Intervista al prof. Polopoli

Qual è la stata la finalità del laboratorio di studi medici sia in latino che in greco?

La consapevolezza di rimandare all’antico le prospettive del futuro, partendo dal significato delle stesse parole: del resto dal 450 a. C. la lingua greca viene usata in medicina senza alcuna interruzione cronologica. Più nello specifico le parole “chirurgo, anestetico, cranio, diabete, flebite, bronchite, laringe, esofago, cachessia, arteria, sindrome, paraplegia” così come “ictus, angina pectoris, die, exitus, trigemino, decubito” rimandano ad evidenti grecismi e latinismi. Graecia capta ferum victorem cepit (Orazio).  Se è vero come è vero, poi, che l’angloamericano è la lingua di riferimento della letteratura scientifica internazionale (“by-pass, pace-maker, check-up, screening, follow-up, trial”), è altrettanto evidente come questa nomenclatura, apparentemente nuova, sia un vocabolario classico rifunzionalizzato ed ibridato.

C’è stato un coinvolgimento da parte degli studenti?

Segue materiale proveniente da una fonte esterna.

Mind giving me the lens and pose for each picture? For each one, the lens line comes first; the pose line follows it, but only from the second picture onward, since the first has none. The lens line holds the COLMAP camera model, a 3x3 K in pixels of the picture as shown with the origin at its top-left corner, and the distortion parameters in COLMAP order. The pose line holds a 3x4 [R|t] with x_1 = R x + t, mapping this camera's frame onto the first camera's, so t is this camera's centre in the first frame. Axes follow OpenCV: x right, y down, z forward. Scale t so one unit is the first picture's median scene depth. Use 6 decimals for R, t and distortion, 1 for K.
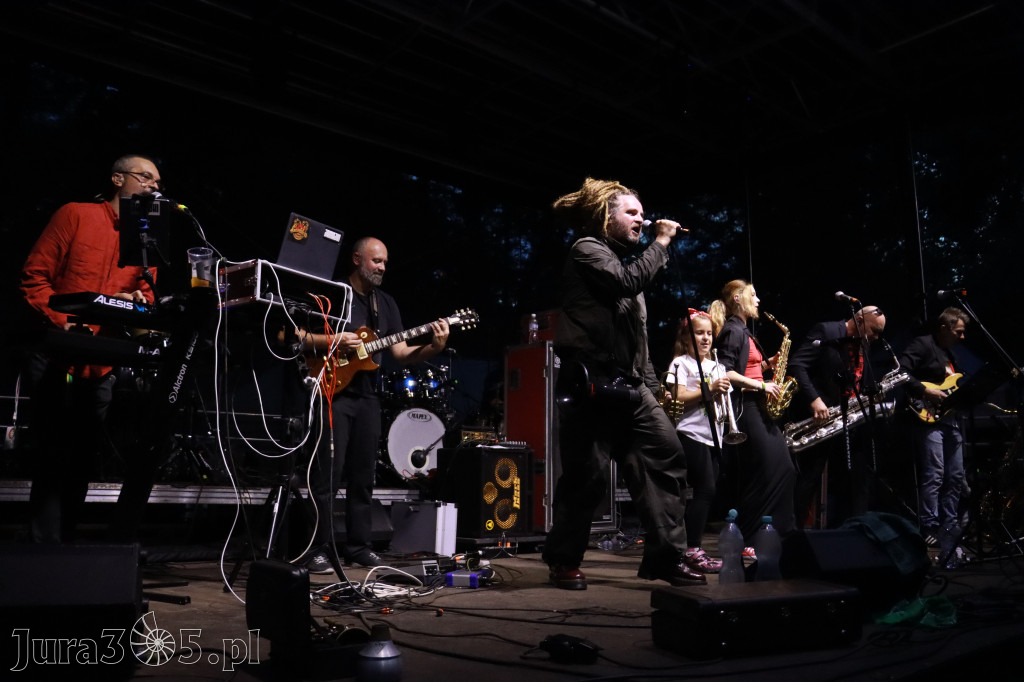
lens RADIAL K [[825.0, 0, 508.0], [0, 825.0, 359.7], [0, 0, 1]] dist [-0.178873, 0.152991]
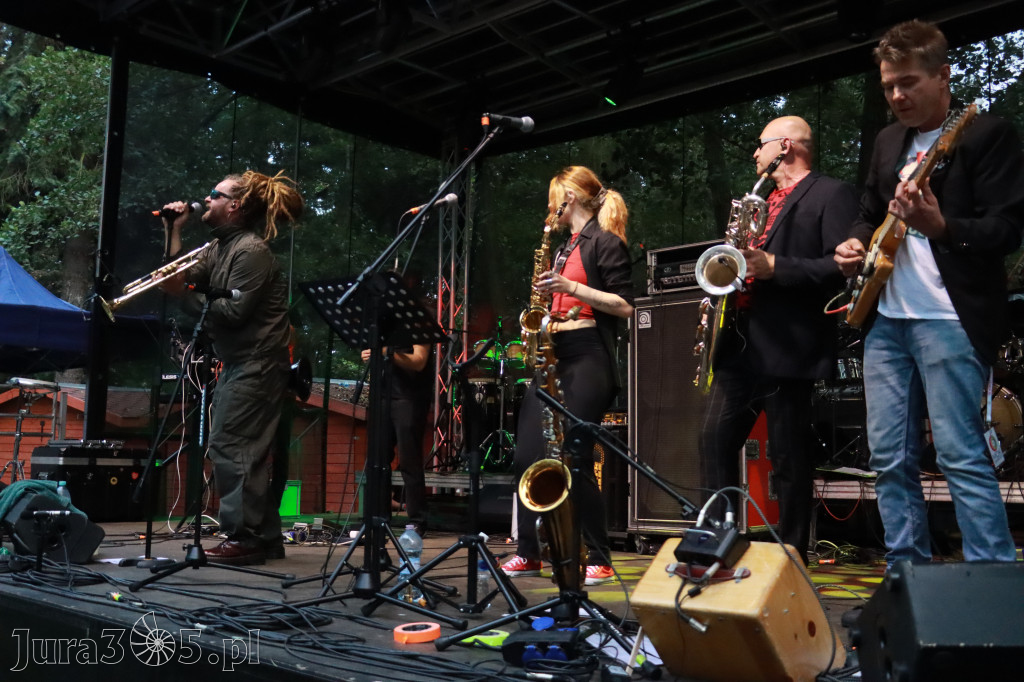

Il riferimento, innanzitutto, è stato il metodo Ørberg, basato sulle tecniche di apprendimento delle lingue moderne. Nel contesto vivo della comunicazione, in modo naturale, è stato costruito un dibattito corale dal giuramento di Ippocrate fino ai precetti del Regimen sanitatis Salernitanum: persino l’anatomia umana, partendo da un modello plastico, come si fa per Scienze, è stata partecipata nello stile ciceroniano, senza che si sia manifestata alcuna esitazione da parte degli studenti. Anzi il tutto è avvenuto con maggiore fluency ed autocontrollo degli studenti per essere maggiormente discorsivi come in un comune contesto di discussione: insomma il dialogo tra ieri ed oggi, tra l’antico e moderno, cioè, s’è intersecato con continuità storica. La pratica diretta delle lingue classiche – ha confermato questa sperimentazione – ha permesso di rendere familiari veicoli comunicativi che, altrimenti, si potrebbero percepire distanti e difficilmente “masticabili”, come si dice per i linguaggi.

C’è una ricaduta nel loro percorso formativo?

Senza dubbio un’attualizzazione dell’antico maggiormente più consapevole anche alla luce di tutte quelle ordinanze che sentiamo da quando è entrata nella nostra vita l’età pandemica. Dalla scuola salernitana al virologo Matteo Bassetti le raccomandazioni prescrivono gli stessi accorgimenti («Si fore vis sanus, ablue saepe manus», «se vuoi stare sano, lava spesso le mani»). Insomma, le buone pratiche profilattiche vengono fuori dalle pagine di una sana letteratura, con buona pace di tutti i cultori della scienza che, senza sbugiardarla, ne ha fatto finanche un bugiardino (ovviamente in una rilettura ironica a concettualizzazione di un sapere sempre più simbiotico tra l’area umanistica e quella scientifica).

Può questo lavoro acquisire una dimensione più sociale, allargandosi a coscienza del territorio?

A dire il vero l’ho strutturato in modo simile ad un’unità di apprendimento di educazione civica: l’educazione alla salute, difatti, passa dall’interiorizzazione che “se più so del mio corpo, più me ne prendo cura”.  Da qui: a) il significato di “star bene”, b) le regole e i comportamenti che hanno effetti positivi sulla salute (abitudini alimentari, igiene, prevenzione), c) i comportamenti che hanno effetti negativi sulla salute (fumo, alcol, droga) e il modo di sfuggirli, d) le persone e le Istituzioni che ci aiutano “a star bene”, senza dimenticare le linee guida da cui si è partiti per arrivare al compimento di questa sperimentazione didattica: “il classico rinforza le difese culturali e rende immuni rispetto alla banalizzazione”.